The UGA Faculty Admission Committee has recommended that the school create an office of diversity recruitment and hire an image consultant to address the school's reputation among members of the black community, as well as to reinstate race and ethnicity as factors in admission consideration. However, UGA's president, Michael Adams, has been warned by the Atlanta-based Southeastern Legal Foundation (SLF) that reinstating the use of racial preferences in the admissions process could create "a grave constitutional risk" for the school.

The SLF was involved in the 2003 University of Michigan affirmative action cases (Gratz v. Bollinger and Grutter v. Bollinger), as well as the successful 2002 federal lawsuit against UGA's race-based admissions policy. In that case, an 11th Circuit Court of Appeals three-judge panel unanimously struck down the Georgia university's admission program.

As SLF executive director Shannon Goessling notes, the courts have made it clear in these previous cases involving racial preferences in university admissions that such preferences are dangerous. She says even though the Supreme Court's Grutter decision allowed for narrowly prescribed uses of race in college admissions, Justice Sandra Day O'Connor made it clear in that case that universities have to walk a fine line when it comes to using racial preferences.

Goessling contends that these earlier court decisions have clearly communicated to university officials that using such race-based tools as quotas or quota-like programs is dangerous. "That's why Georgia Attorney General Thurbert Baker's office made it clear that UGA was playing with fire when the committee recommended reinstating racial and ethnic considerations," she says.

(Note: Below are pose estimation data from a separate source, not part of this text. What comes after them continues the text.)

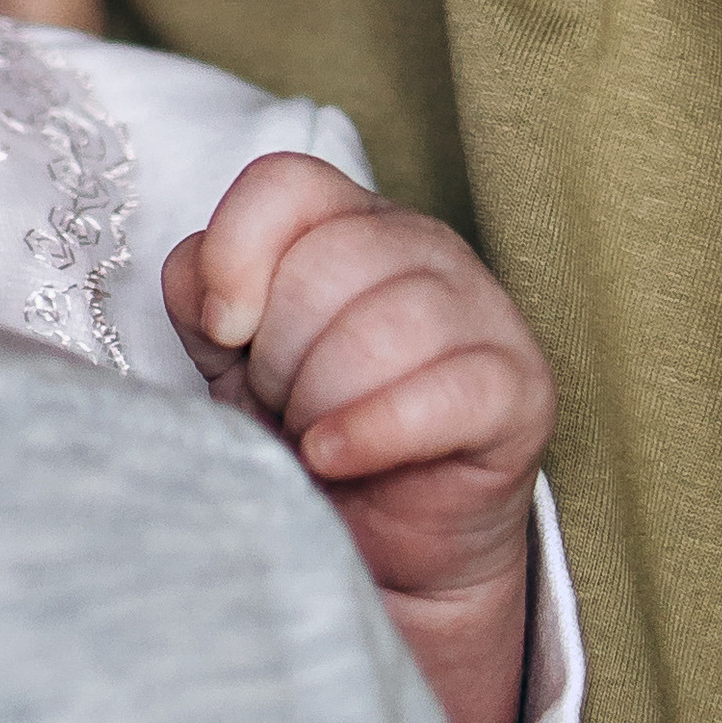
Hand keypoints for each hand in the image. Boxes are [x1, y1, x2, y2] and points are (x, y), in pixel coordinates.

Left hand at [161, 155, 553, 722]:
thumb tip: (210, 288)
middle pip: (326, 263)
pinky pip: (442, 393)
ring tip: (314, 435)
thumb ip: (201, 291)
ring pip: (381, 327)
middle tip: (283, 404)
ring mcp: (482, 310)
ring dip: (321, 400)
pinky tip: (334, 459)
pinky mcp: (521, 388)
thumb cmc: (301, 428)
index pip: (286, 183)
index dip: (235, 254)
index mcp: (346, 218)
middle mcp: (421, 245)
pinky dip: (371, 433)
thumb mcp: (227, 354)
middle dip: (278, 354)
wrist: (374, 539)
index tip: (222, 330)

Todd Young of the SLF agrees that UGA's newly proposed admissions policy is dangerous, and he believes it may well prove to be illegal. "We will be reviewing the University of Georgia's new program, and we'll make that determination. It's going to be a very, very close call," Young says, "and the context in which race can be used is extremely limited. Anything outside that box created by the Constitution and the civil rights laws will be looked at very, very carefully, and we may wind up in court."

The SLF spokesman feels the method the university is planning to implement in order to recruit more black students could easily draw a discrimination lawsuit against the school. He feels the system UGA is implementing may be of the sort designed by what he calls "some of the more sort of pointy-headed liberal types."

Young says he makes this observation "with all due respect to academics out there," but he feels that "this is really the last bastion, the last environment in which this type of special preference is accepted." In fact, he notes that since a landmark U.S. Supreme Court case in 1989, policy has been in place requiring that government programs for contracting, hiring and employment be "race neutral."

According to Goessling, the SLF will be reviewing any new admissions program adopted by UGA that grants special preference or consideration for non-merit-based admissions. If the organization finds the university's new policies to be in violation of the constitution, she says the SLF may take legal action against the school.